I mentioned that David Mamet wrote the script, and at the time people knew him better known as a playwright than as a film writer or director. We know him today largely for his development of character, but here he does almost nothing with character backgrounds or motivations. Ness, for instance, is simply a man dedicated to his job, his wife, and his young daughter. Malone is an honorable and cagey patrolman, living by himself and walking a beat. About the only thing we learn about why he never got promoted is that he says he is too honest in a corrupt city. As a single fellow, did he ever consider leaving?

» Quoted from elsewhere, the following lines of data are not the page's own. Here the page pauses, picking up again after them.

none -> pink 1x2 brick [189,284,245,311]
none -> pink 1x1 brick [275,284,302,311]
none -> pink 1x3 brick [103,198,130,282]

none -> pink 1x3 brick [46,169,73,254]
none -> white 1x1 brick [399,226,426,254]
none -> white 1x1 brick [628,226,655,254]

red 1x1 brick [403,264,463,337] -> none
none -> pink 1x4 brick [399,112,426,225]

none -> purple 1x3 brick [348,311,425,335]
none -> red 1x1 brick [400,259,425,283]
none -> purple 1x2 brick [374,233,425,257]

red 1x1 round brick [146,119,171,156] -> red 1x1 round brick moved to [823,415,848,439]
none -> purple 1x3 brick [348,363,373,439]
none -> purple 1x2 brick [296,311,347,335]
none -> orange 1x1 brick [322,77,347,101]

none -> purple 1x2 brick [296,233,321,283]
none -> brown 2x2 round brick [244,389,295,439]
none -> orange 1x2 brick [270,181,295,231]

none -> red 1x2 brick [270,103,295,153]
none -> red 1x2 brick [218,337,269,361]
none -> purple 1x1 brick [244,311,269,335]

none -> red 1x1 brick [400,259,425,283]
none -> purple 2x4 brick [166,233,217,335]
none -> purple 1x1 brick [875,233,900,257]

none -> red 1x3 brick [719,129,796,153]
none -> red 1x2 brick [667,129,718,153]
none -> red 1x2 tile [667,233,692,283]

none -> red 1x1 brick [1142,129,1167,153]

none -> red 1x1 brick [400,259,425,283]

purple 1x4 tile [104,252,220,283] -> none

Capone's splashy appearances in white fedora, cape, and cigar tell us nothing about his personal life, and so on. But, again, when you base a script on a TV series and folklore, one shouldn't expect too much character development to enter the picture. Instead, we get dialogue from Mamet that's terse and to the point, like Malone's line to Ness: "He pulls a knife, you pull a gun. He sends one of yours to the hospital, you send one of his to the morgue. That's the Chicago way." That's this movie's very direct approach, too.